The Scottish brewer previously offered people the chance to win 'solid gold cans', but 25 customers complained upon discovering the cans were actually gold-plated.
The Advertising Standards Authority (ASA) ruled that the promotion was misleading and BrewDog admitted it 'messed up' and brought back a revised version of the promotion.
James Watt, co-founder and chief executive at Brewdog, said: "We messed up our first gold can promotion.
"So, we have done 2 things: 1) Offered all of the winners from the first round the cash equivalent. 2) Launched a new gold can competition with clear T&C's & a cash equivalent included from the outset."
This time around, BrewDog has made it clear that people will be in with the chance of winning one of 10 diamond encrusted gold-plated cans or a £25,000 ($34,000) cash equivalent.

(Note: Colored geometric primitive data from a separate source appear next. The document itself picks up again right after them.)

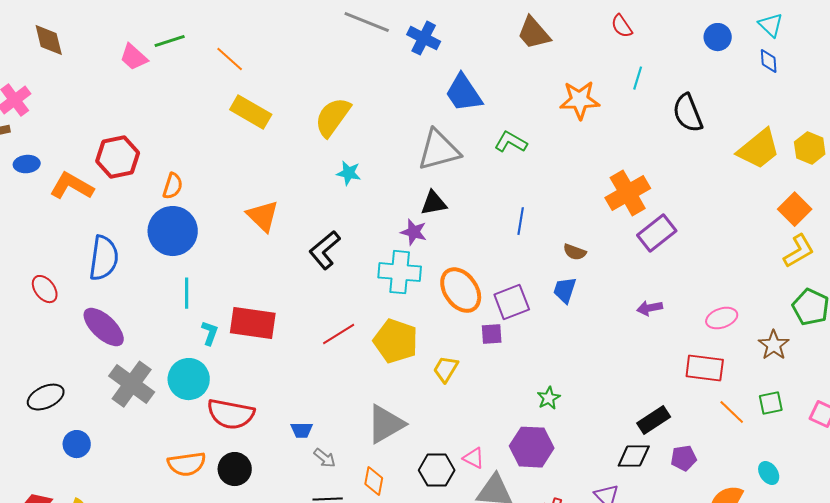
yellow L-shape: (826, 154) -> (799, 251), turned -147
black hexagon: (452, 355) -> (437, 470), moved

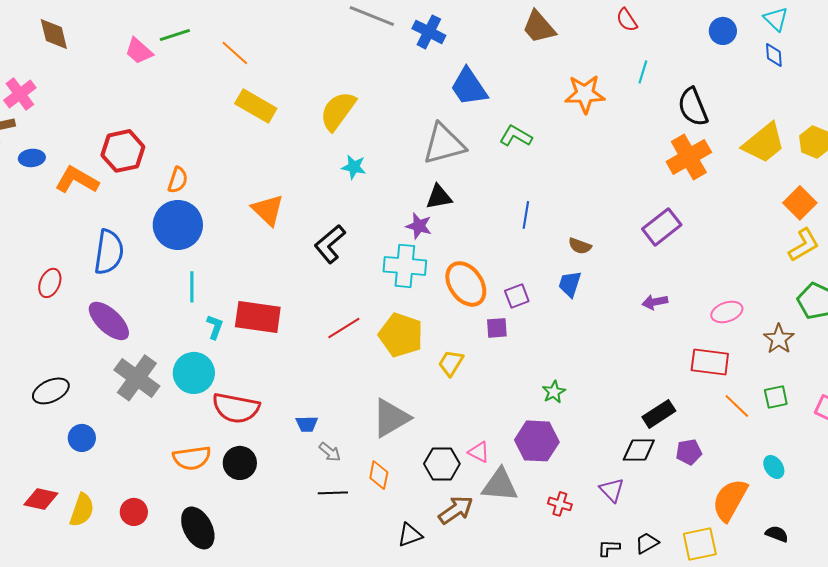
orange cross: (628, 193) -> (689, 157), moved
red ellipse: (45, 289) -> (50, 283), turned 60
purple square: (512, 302) -> (517, 296), size x0.7

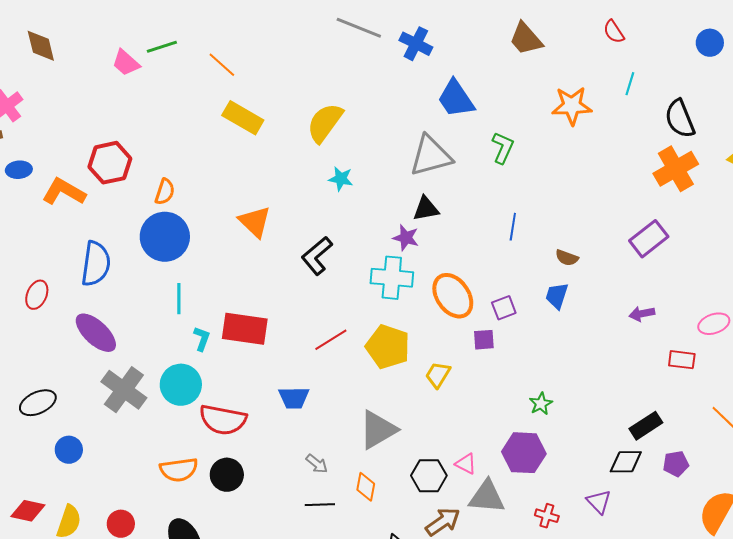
green L-shape: (516, 136) -> (503, 148), turned 84
red rectangle: (710, 362) -> (682, 360), moved, size x0.7
blue trapezoid: (307, 424) -> (294, 398), moved, size x1.4

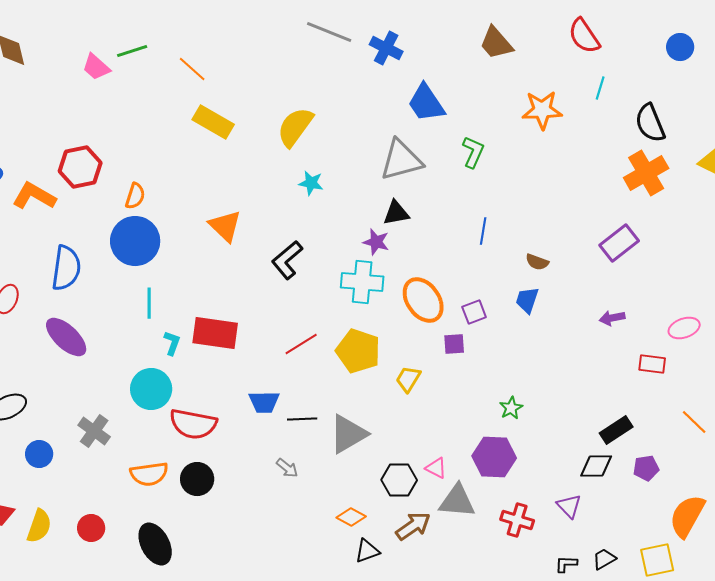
red semicircle: (614, 32) -> (584, 36), size x1.5
gray cross: (124, 390) -> (94, 431), moved, size x0.7
orange diamond: (366, 487) -> (351, 517), moved, turned -72
black line: (320, 505) -> (302, 419), moved
red cross: (547, 516) -> (517, 520), size x1.4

Gold cans won't be included within the eligible packs of beer, instead winners will be chosen at random and contacted over the phone.
The promotion starts today (Wednesday 20 October) and one winner will be chosen each day until 30 October.
Watt added that the original cock-up was his fault, and as such, he would be paying the original 28 competition winners out of his own pocket.
Further to the gold can stuff, this was my mistake & because I don't want my mistake to cost our company, team or shareholders anything I am funding the cash alternative for the original 28 winners.
This is the equivalent of over 2.5 years of my BD salary which I will forgo. pic.twitter.com/gAvt3ZzrRK
- James Watt (@BrewDogJames) October 20, 2021
One of the original winners, Mark Craig, told the BBC he still contests the value of the gold-plated can that he won and believes it is 'not worth anything'.
Mark, from Lisburn, Northern Ireland, also criticised the company's apology, which he said was simply encouraging people to buy more beer in a 'new competition run correctly this time'.
The ASA's ruling said it 'understood the prize consisted of 24 carat gold-plated replica cans', but added 'because the ads stated that the prize included a solid gold can when that was not the case, we concluded the ads were misleading'.
The watchdog added: "We told BrewDog plc not to state or imply that consumers would receive a solid gold can when that was not the case.
"We also told them to conduct their promotions equitably and fairly, and to avoid causing unnecessary disappointment."